Every day, people arrive at hospitals with blocked arteries caused by strokes, heart attacks or traumatic injuries. The national standard for treatment is to restore blood flow as fast as possible, measured from the time the patient arrives at the ER to the moment the balloon-tipped catheter opens their artery. Thanks to decades of scientific progress, that “door-to-balloon time” has dropped dramatically, saving lives every hour.
Paradoxically, the lifesaving procedure can also cause harm. When oxygen-starved tissue suddenly receives new blood flow, the cells can become overwhelmed and damaged. This is called ischemia-reperfusion injury (IRI), a life-threatening complication faced by the nearly 600,000 Americans who are treated for blocked arteries every year.
There is no approved therapy to prevent IRI, but hope is on the horizon. University of Utah scientists within the Nora Eccles Harrison Cardiovascular Research & Training Institute (CVRTI) have built a working system that moves discoveries toward the FDA pathway faster and more cost-effectively than industry. This is the foundation of the ASAP Project (American Science Acceleration Project), a model that tests three U-originated IRI therapies side-by-side in a 12-month, translational sprint.
“What good is discovery if it can’t reach the people who need it?” said Robin M. Shaw, director of the CVRTI who has spent his career studying how heart cells behave under stress and how science can better serve patients. “My dream isn’t just to discover something, it’s to see that discovery help a patient. That’s the full journey of science.”

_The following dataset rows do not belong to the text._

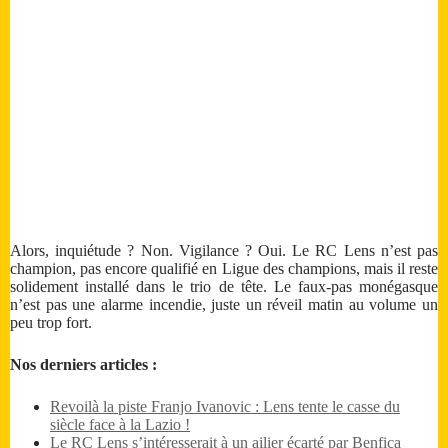
Alors, inquiétude ? Non. Vigilance ? Oui. Le RC Lens n’est pas
champion, pas encore qualifié en Ligue des champions, mais il reste
solidement installé dans le trio de tête. Le faux-pas monégasque
n’est pas une alarme incendie, juste un réveil matin au volume un
peu trop fort.
Nos derniers articles :
Revoilà la piste Franjo Ivanovic : Lens tente le casse du
siècle face à la Lazio !
Le RC Lens s’intéresserait à un ailier écarté par Benfica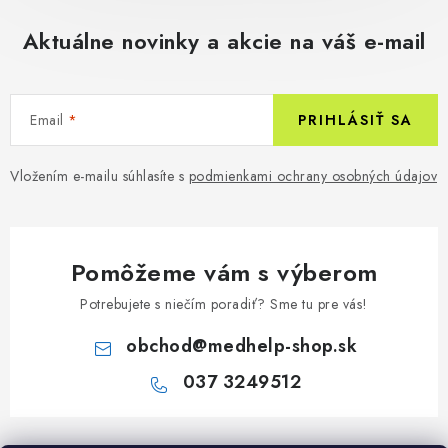
Aktuálne novinky a akcie na váš e-mail
Email
PRIHLÁSIŤ SA
Vložením e-mailu súhlasíte s
podmienkami ochrany osobných údajov
Pomôžeme vám s výberom
Potrebujete s niečím poradiť? Sme tu pre vás!
obchod
@
medhelp-shop.sk
037 3249512
Z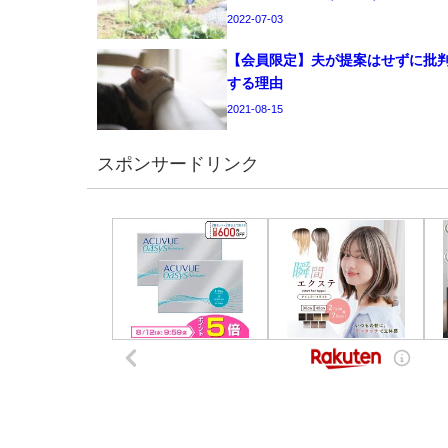
2022-07-03
【会員限定】夫が提案はせずに批
する理由
2021-08-15
スポンサードリンク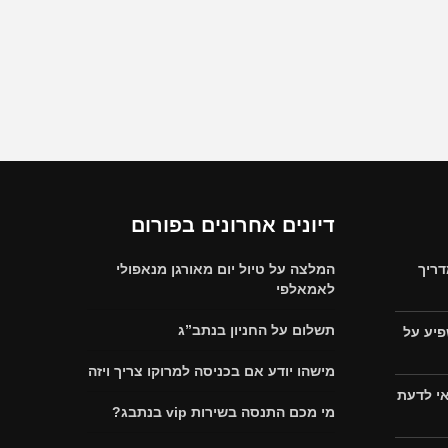
דיונים אחרונים בפורום
דריך
המלצה על טיול יום מאורגן מנאפולי
לאמאלפי
תשלום על החניון בנתב”ג
פיע על
מישהו יודע אם בכניסה למרוקו צריך ויזה
אי לדעת
מי מכם התנסה בשירות vip בנתבג?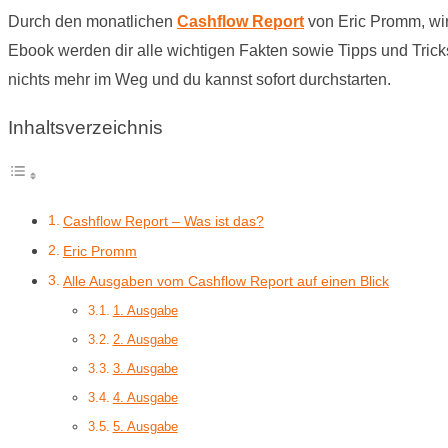
Durch den monatlichen
Cashflow Report
von Eric Promm, wird
Ebook werden dir alle wichtigen Fakten sowie Tipps und Tri
nichts mehr im Weg und du kannst sofort durchstarten.
Inhaltsverzeichnis
Cashflow Report – Was ist das?
Eric Promm
Alle Ausgaben vom Cashflow Report auf einen Blick
1. Ausgabe
2. Ausgabe
3. Ausgabe
4. Ausgabe
5. Ausgabe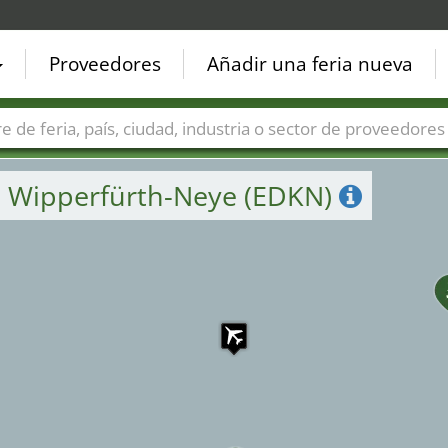
Proveedores
Añadir una feria nueva
Países
Ciudades
Sectores de ferias
Sectores de prove
e Wipperfürth-Neye (EDKN)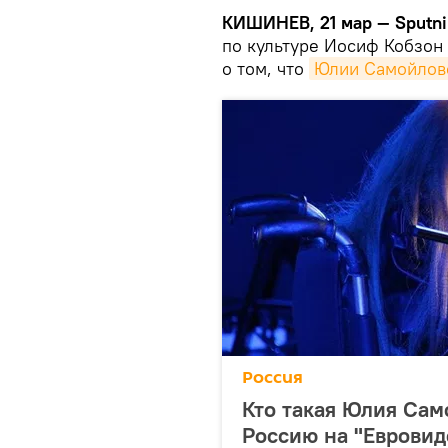
КИШИНЕВ, 21 мар — Sputni
по культуре Иосиф Кобзон 
о том, что
Юлии Самойлов
Россия
Кто такая Юлия Сам
Россию на "Еврови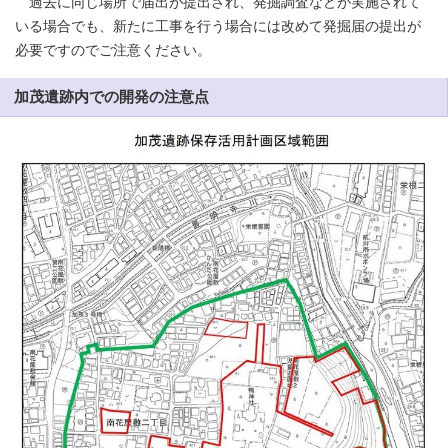
過去に同じ場所で届出が提出され、発掘調査などが実施されて
いる場合でも、新たに工事を行う場合には改めて発掘届の提出が
必要ですのでご注意ください。
加茂遺跡内での開発の注意点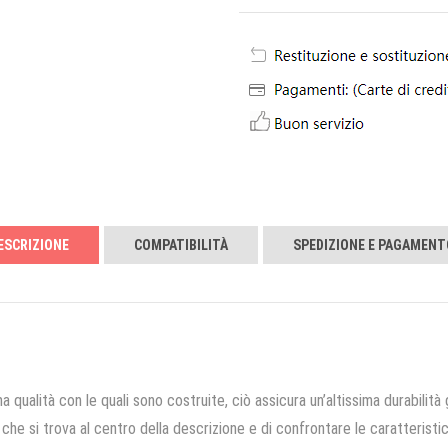
ESCRIZIONE
COMPATIBILITÀ
SPEDIZIONE E PAGAMENT
a qualità con le quali sono costruite, ciò assicura un’altissima durabilità 
che si trova al centro della descrizione e di confrontare le caratteristich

A Utah case study—the model in motion
The ASAP Project is a cross-unit team of researchers who have developed therapies that treat IRI using different approaches. All labs are housed within the Spencer Fox Eccles School of Medicine and are led by Shaw, who also holds the Nora Eccles Harrison Presidential Endowed Chair in the Department of Internal Medicine; Jared Rutter, Distinguished Professor in the Department of Biochemistry; and Craig Selzman, professor in the Division of Cardiothoracic Surgery.
The project is a one-stop-shop with in-house resources, a situation often missing in research efforts nationwide. This includes:
- Operating rooms ready for translational science
- Regulatory expertise in house
- Clinical trial design capacity
- Interdisciplinary collaboration, without the silos
By taking advantage of existing U infrastructure and collaborations, the total projected cost is under $1 million and the projected time to clinical trials is one year—a vast improvement to the $10M to $20M and multiple-years it usually takes to advance three separate preclinical candidates. That represents a new model for translational infrastructure.
“This isn’t about speed for speed’s sake. It’s about moving fast enough to matter to people whose lives are on the line,” said Erin Rothwell, Vice President for Research at the U.
The question is no longer whether universities can move science forward—
it’s whether they will provide the resources to scale what already works. If the U.S. wants to compete globally in biotech and health innovation, research universities must move beyond laboratories and become national infrastructure.
“Universities generate the ideas. The question now is: can we carry these ideas forward to the bedside? What we’re establishing is, yes, we can,” said Shaw.
A model from which other universities can build
What makes this effort different is not just the therapies, but the structure behind them. The model developed at CVRTI is not proprietary, it’s portable. It depends on aligned incentives, flexible research infrastructure and leadership willing to connect the work across disciplines.
The U is proof that a public research institution, with the right systems in place, can move science from bench to bedside faster than the traditional biotech model. The question has changed from whether universities can do this to how many will—and how many lives could be changed if they do.